Coots make good sport for novice waterfowl hunters

Alabama Living Magazine

By John Felsher

“Shoot,” I yelled as birds exploded in all directions, running across the water frantically trying to get airborne. “There’s another one just starting to patter across the surface. Fire! Here comes a straggler. Get him!”

In seconds, my son pumped out three rounds from his shotgun. Fortunately, surviving birds didn’t travel far. We watched as most of them landed about 200 yards away. We picked up our kills and took a brief break to let the birds calm down again while we planned our next stalk.

“See those birds flocked up in that cove?” I asked, pointing to where the birds we jumped landed to join several hundred of their cousins. “Let’s paddle behind that island and come at them from the rear.”

For the next three hours, we repeated this procedure multiple times until my son bagged his limit of 15 coots. Sportsmen can hunt coots, or mud hens, during the regular waterfowl season, but most people ignore them.

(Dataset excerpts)
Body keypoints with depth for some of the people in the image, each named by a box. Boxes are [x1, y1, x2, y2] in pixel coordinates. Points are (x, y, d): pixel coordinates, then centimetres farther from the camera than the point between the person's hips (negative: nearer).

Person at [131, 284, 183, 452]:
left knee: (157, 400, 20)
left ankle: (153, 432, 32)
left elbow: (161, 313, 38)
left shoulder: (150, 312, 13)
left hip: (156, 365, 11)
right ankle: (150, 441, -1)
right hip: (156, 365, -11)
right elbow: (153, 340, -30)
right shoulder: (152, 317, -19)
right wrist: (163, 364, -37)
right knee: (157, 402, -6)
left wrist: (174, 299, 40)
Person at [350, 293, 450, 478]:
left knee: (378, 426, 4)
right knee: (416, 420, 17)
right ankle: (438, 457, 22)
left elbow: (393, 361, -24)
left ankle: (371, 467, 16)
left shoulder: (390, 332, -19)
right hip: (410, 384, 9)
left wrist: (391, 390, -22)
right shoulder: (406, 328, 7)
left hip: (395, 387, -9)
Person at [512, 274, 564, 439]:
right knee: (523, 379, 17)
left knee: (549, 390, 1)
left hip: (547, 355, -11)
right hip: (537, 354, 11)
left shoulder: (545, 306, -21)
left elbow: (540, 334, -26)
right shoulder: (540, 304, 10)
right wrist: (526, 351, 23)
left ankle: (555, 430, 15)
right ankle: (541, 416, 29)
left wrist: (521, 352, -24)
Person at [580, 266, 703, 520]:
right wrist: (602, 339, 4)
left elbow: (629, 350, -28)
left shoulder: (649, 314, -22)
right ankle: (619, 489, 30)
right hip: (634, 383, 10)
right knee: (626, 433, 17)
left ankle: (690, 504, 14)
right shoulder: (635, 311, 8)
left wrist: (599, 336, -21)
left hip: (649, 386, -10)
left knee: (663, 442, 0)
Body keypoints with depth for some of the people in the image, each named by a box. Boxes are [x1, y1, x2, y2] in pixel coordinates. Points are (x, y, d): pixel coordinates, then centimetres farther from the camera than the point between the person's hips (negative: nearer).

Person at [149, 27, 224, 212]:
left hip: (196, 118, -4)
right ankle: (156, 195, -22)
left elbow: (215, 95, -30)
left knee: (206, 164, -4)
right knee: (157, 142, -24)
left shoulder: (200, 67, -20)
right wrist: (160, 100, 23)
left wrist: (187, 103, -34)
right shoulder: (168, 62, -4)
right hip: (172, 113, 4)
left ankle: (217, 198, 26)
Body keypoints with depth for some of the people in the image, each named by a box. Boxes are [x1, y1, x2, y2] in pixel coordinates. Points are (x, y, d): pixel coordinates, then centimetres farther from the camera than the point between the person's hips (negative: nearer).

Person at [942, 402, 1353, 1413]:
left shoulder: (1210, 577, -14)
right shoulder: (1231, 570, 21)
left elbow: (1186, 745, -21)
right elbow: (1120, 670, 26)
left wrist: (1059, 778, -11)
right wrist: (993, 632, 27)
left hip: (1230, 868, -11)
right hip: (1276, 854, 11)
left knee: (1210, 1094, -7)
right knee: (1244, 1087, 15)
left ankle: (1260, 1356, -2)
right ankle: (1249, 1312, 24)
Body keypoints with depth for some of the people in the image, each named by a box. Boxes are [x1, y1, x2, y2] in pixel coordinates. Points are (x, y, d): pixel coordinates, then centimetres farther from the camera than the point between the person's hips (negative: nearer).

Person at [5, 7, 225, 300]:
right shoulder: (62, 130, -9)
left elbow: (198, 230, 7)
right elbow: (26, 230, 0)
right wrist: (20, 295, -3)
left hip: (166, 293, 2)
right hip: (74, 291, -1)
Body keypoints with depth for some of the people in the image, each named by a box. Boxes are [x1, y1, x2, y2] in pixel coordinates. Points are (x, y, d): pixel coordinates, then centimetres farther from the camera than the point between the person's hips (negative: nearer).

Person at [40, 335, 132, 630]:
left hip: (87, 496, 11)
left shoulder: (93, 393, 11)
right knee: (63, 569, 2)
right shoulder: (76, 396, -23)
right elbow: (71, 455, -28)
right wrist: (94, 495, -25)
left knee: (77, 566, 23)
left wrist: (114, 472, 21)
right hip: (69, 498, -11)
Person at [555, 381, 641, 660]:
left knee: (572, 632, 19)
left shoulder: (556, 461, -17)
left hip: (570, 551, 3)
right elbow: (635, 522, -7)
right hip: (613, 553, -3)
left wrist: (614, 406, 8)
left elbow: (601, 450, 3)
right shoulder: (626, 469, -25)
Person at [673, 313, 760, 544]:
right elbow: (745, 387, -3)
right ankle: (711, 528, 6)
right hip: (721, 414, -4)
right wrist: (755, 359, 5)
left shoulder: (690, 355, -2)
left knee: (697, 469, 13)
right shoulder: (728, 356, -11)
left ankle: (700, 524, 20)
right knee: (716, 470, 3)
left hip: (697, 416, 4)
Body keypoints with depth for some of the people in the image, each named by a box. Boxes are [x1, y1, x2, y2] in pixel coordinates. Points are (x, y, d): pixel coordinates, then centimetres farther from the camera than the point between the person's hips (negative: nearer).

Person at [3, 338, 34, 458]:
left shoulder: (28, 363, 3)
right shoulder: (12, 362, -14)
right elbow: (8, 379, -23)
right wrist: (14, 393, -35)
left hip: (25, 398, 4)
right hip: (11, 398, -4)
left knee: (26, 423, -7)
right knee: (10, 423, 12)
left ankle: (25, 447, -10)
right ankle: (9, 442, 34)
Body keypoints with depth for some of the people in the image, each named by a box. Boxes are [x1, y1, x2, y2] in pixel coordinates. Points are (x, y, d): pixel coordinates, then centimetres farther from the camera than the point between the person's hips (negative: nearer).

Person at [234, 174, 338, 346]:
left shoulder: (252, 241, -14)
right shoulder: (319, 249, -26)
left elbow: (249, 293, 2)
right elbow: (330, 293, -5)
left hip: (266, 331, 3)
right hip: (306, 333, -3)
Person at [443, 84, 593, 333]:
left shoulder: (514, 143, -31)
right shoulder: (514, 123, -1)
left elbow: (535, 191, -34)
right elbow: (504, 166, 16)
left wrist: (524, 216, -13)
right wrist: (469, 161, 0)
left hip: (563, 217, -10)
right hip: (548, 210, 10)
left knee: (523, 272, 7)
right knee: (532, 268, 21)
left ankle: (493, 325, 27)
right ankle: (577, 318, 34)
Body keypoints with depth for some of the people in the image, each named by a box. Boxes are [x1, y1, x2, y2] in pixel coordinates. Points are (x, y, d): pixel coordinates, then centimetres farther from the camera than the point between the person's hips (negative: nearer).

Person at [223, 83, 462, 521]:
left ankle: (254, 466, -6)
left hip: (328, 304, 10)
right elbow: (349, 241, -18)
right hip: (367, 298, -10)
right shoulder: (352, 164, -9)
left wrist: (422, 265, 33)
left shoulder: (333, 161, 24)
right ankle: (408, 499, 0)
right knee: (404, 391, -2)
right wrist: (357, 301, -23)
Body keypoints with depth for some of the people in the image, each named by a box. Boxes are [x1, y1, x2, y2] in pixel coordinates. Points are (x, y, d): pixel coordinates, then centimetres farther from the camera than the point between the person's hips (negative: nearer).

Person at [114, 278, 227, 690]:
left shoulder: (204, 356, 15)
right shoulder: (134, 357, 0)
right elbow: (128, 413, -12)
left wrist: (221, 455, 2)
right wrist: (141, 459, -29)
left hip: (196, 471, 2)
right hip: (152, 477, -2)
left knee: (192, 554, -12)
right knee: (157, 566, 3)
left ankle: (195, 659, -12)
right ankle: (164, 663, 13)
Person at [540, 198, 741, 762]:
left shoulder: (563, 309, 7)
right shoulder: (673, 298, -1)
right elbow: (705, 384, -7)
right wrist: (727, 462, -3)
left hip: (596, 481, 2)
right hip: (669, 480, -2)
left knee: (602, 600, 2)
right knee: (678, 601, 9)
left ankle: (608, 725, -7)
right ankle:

[WHAT IS BEING ASKED]
Duplicate the passage from the coot-hunting article word for word, starting at "In seconds, my" and ending at "people ignore them.".

[WRITTEN RESPONSE]
In seconds, my son pumped out three rounds from his shotgun. Fortunately, surviving birds didn’t travel far. We watched as most of them landed about 200 yards away. We picked up our kills and took a brief break to let the birds calm down again while we planned our next stalk.

“See those birds flocked up in that cove?” I asked, pointing to where the birds we jumped landed to join several hundred of their cousins. “Let’s paddle behind that island and come at them from the rear.”

For the next three hours, we repeated this procedure multiple times until my son bagged his limit of 15 coots. Sportsmen can hunt coots, or mud hens, during the regular waterfowl season, but most people ignore them.